• Nov 22, 2021
  • Insights

Conservative vaccine follies a threat to the party

Written by Geoff Norquay. Published by The Hill Times.

Some members of the federal Conservative caucus have started a fight they’re going to lose, and they just may take the party down with them.

A handful of caucus members are apparently not vaccinated, and as many as a third of the caucus refuses to divulge their vaccination status. Meanwhile, 88 per cent of eligible Canadians have received at least at least one shot of the vaccine and 84 per cent have voted with their arms to be fully vaccinated. When children shortly join the vaccinated majority, Canada will be well over 90 per cent covered.

With new COVID-19 infections now effectively limited to the unvaccinated, the Conservative vaccine dissidents have chosen to take on the millions of Canadians who have had their lives and livelihoods disrupted by the pandemic and the thousands who have suffered the deaths of loved ones. They all just want the pandemic to be truly over so they can return to normal and feel safe.

As a fifth wave of the virus threatens and in the face of the unassailable evidence that the only way to say goodbye to COVID-19 is through vaccination, the Conservative dissidents intend to force a debate on MPs’ privilege when the House of Commons opens on Nov. 22.

As a student of parliamentary procedure for the past 40 years, I understand MPs’ privilege. In 2020, Conservatives stood against the Liberals’ shutting down of Parliament to dodge accountability and against their attempt to spend any amount they wanted for two years without parliamentary oversight. These were recognized by many Canadians as laudable and principled stands.

But the dissidents’ focus on rights is where this all begins to get difficult.
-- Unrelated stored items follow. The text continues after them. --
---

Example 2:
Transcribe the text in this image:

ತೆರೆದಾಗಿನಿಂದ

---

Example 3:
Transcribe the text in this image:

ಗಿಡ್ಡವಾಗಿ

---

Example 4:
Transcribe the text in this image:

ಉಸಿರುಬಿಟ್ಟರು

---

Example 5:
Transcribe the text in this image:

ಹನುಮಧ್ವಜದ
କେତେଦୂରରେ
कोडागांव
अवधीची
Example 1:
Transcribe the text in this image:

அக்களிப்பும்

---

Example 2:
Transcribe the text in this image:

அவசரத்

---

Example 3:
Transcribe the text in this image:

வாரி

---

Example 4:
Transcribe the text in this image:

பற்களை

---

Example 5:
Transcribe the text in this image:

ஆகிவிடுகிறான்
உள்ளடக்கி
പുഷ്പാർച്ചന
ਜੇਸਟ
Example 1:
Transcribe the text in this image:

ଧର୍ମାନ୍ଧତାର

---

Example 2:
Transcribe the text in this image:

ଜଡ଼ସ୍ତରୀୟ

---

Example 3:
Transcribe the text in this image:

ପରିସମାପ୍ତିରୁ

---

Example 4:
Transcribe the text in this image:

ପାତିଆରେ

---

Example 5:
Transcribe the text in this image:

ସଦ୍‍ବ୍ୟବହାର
Our Constitution rightly protects the rights of minorities against the tyranny of the majority by recognizing fundamental, human, democratic, legal, mobility, and language rights. It also outlines the balances to be used in adjudicating conflicts among those rights.
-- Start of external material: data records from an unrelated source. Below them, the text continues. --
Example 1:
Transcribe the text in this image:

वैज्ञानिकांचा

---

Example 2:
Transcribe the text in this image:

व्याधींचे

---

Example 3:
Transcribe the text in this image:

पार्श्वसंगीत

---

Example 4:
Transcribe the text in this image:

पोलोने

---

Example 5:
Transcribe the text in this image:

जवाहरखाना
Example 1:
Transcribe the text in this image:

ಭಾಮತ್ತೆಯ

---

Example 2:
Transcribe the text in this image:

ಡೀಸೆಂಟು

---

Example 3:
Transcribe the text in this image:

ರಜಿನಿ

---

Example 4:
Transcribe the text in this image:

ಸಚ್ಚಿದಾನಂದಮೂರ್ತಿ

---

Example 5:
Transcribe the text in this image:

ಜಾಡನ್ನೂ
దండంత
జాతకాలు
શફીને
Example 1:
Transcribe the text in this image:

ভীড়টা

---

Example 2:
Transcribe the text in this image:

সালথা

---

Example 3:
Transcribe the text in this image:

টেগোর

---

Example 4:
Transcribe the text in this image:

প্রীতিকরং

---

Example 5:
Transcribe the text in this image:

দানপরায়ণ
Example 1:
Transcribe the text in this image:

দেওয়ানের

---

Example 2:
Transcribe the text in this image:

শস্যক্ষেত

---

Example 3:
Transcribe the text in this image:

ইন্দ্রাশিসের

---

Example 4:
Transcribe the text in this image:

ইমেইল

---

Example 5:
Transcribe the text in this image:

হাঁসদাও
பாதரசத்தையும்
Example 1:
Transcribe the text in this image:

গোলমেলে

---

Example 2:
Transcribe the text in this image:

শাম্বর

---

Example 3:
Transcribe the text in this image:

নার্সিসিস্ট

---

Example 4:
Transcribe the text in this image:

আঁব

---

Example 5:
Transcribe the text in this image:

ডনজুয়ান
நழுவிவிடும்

Debates over the appropriate balance between majority and minority rights are difficult at the best of times; with COVID-19, they are particularly fraught. When millions of vaccinated Canadians view mandates as protection against the minority who are not, arguing for the rights of a few MPs to withhold information on a health status that can potentially harm or even kill others is a serious challenge. In the current context, an impassioned privilege debate that will devolve into arguments about the rights of unvaccinated angels to dance on the head of a pin is not exactly inspired statecraft. The message it inevitably sends is, “My individual rights are more important than my responsibility to protect and safeguard others.”
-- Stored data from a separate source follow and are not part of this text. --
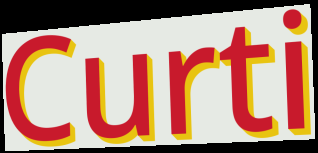
Curti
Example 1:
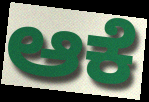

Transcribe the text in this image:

ಆಕೆ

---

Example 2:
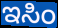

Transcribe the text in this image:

ಇಸಿಂ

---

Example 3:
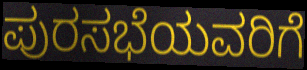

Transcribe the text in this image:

ಪುರಸಭೆಯವರಿಗೆ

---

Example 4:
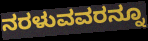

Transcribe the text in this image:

ನರಳುವವರನ್ನೂ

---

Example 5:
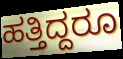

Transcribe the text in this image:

ಹತ್ತಿದ್ದರೂ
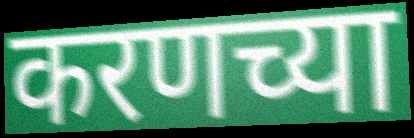
करणच्या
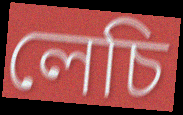
লেচি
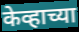
केव्हाच्या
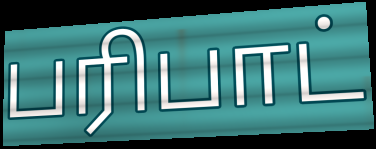
பரிபாட்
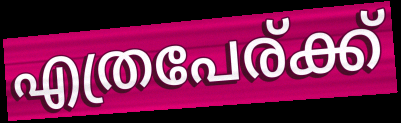
എത്രപേര്ക്ക്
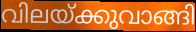
വിലയ്ക്കുവാങ്ങി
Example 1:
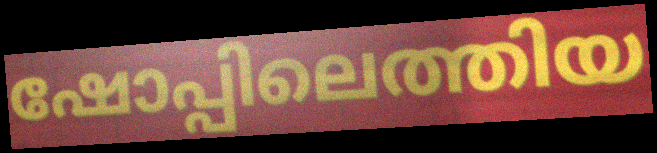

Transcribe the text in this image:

ഷോപ്പിലെത്തിയ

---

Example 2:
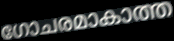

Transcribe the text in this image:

ഗോചരമാകാത്ത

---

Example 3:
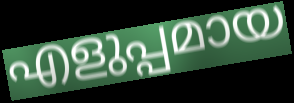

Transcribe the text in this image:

എളുപ്പമായ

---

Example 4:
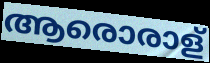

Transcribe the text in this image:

ആരൊരാള്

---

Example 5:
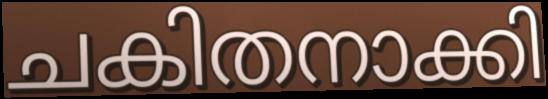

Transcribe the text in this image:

ചകിതനാക്കി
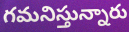
గమనిస్తున్నారు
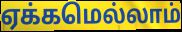
ஏக்கமெல்லாம்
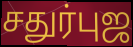
சதுர்புஜ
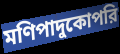
মণিপাদুকোপরি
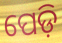
ପେଡ଼ି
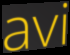
avi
Prospects for the civil liberties caucus the dissident Tories intend to create are equally difficult. Again, there is a valid rights debate to be had on communitarian interests versus vaccine mandates and their impacts and medical privacy, but the problem is the anti-science lunacy this will unleash, which will lead to contempt and derision for the party.

Individual Conservative MPs have already illustrated the pitfalls of this debate: misinformation (“polio was a worse threat than COVID”), the “value” of the ivermectin alternative, the argument that the virus is actually a big government plot to seize and abrogate rights, and the bizarre Leslyn Lewis comment, “Never have Canadian children been used as shields for adults.” What does that even mean??? All vaccines are shields against a collective threat.

The huge chasm between the Conservative caucus vaccine dissidents and reality is illustrated by the fact that they blame their leader, Erin O’Toole, for the party’s tepid results in the recent election. Actually, a major factor was the refusal of some of their candidates to disclose their vaccine status publicly. Who would support the Conservatives with candidates refusing to answer the question on everyone’s lips? Why would they vote for a party when candidates were asserting their right to hide their vaccination status from the very people they were asking to elect them.

It is impossible to imagine a set of scenarios better designed to heap national public ridicule on the Conservative Party and its caucus.

Cue the Liberals, the NDP, the Bloc and the Greens giggling their collective backsides off at this self-centred and self-destructive nonsense. For them, Christmas has come early.